A Critical Exposition of the Popular 'Jihád'/Chapter 11/74

[Sidenote: 74. Amputation or banishment substituted temporarily in place of imprisonment for want of a well-organized system of jails.]

Sir W. Muir continues:—"On reflection, Mahomet appears to have felt that this punishment exceeded the bounds of humanity. He accordingly promulgated a Revelation, in which capital punishment is limited to simple death or crucifixion. Amputation of the hands and feet is, however, sanctioned as a penal measure; and amputation of the hands is even enjoined as the proper penalty for theft, whether the criminal be male or female. This barbarous custom has accordingly been perpetuated throughout the Mahometan world. But the putting out of the eyes is not recognized among the legal punishments."[1]

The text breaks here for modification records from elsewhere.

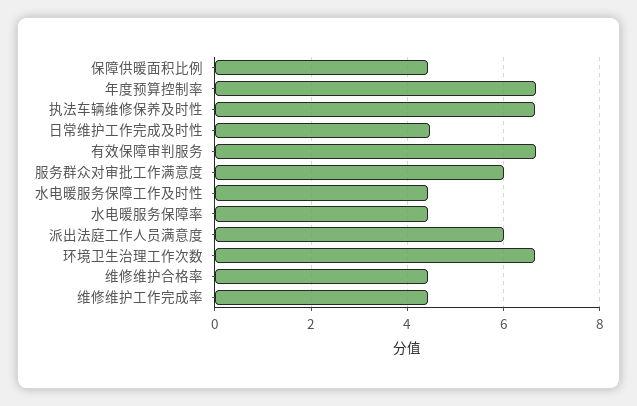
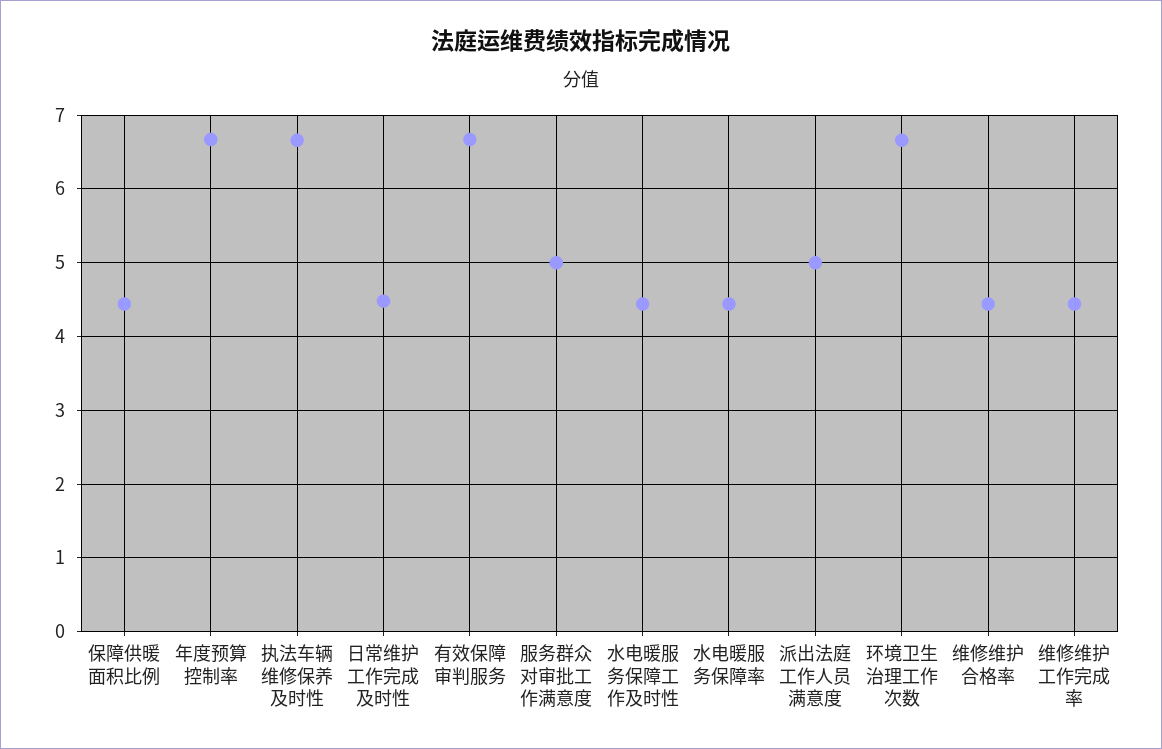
  {
    "保障供暖面积比例": 4.4,
    "年度预算控制率": 6.7,
    "执法车辆维修保养及时性": 6.7,
    "日常维护工作完成及时性": 4.5,
    "有效保障审判服务": 6.7,
-   "服务群众对审批工作满意度": 6,
+   "服务群众对审批工作满意度": 5,
    "水电暖服务保障工作及时性": 4.4,
    "水电暖服务保障率": 4.4,
-   "派出法庭工作人员满意度": 6,
+   "派出法庭工作人员满意度": 5,
    "环境卫生治理工作次数": 6.7,
    "维修维护合格率": 4.4,
    "维修维护工作完成率": 4.4
  }

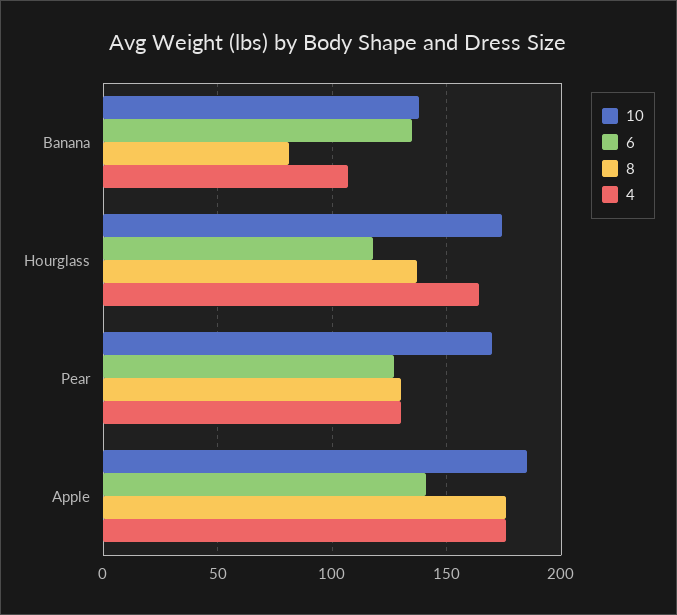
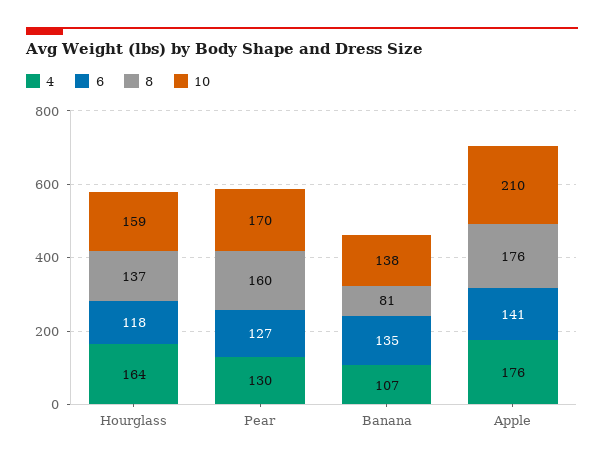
  {
    "10": {
      "Banana": 138,
-     "Hourglass": 175,
+     "Hourglass": 159,
      "Pear": 170,
-     "Apple": 185
+     "Apple": 210
    },
    "6": {
      "Banana": 135,
      "Hourglass": 118,
      "Pear": 127,
      "Apple": 141
    },
    "8": {
      "Banana": 81,
      "Hourglass": 137,
-     "Pear": 130,
+     "Pear": 160,
      "Apple": 176
    },
    "4": {
      "Banana": 107,
      "Hourglass": 164,
      "Pear": 130,
      "Apple": 176
    }
  }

These alternative punishments were prescribed for the heinous crimes of highway robbery, dacoity, and theft by house-breaking. They were (i) capital punishment, (ii) amputation, and (iii) banishment (Sura, v, 37, 42), according to the circumstances of the case. The last two were of a temporary nature substituted for imprisonment for want of an organized system of jails and prisons. When the Commonwealth was in its infancy, the troubles of the invasions and wars of the aggressive Koreish and their allies had left neither peace nor security at Medina to take such administrative measures as to organize a system of building, guarding, and maintaining jails, their inmates and their establishments. As soon as jails were established in the Mohammadan Commonwealth, amputation and banishment gave way to imprisonment. The prisoners of war, not being criminals, used to be made over by Mohammad to some citizens of Medina, as in the case of the prisoners of the battle of Badr, to keep them in their houses as guests, on account of the want of prisons; but as for the other criminals—the highway robbers, dacoits, and house-breakers—they could not be treated and entertained so hospitably. Thus there was left no alternative for them except either to banish such criminals, or to award them corporal punishment in the shape of amputation.[2]


Footnotes edit

  1. Muir's Life of Mahomet, Vol. IV, p. 19.
  2. This subject has been fully and judiciously discussed by the Honorable Syed Ahmed Khan Bahadur, C.S.I., in his "Commentary of the Koran;" Sura. iv. pp. 198-204.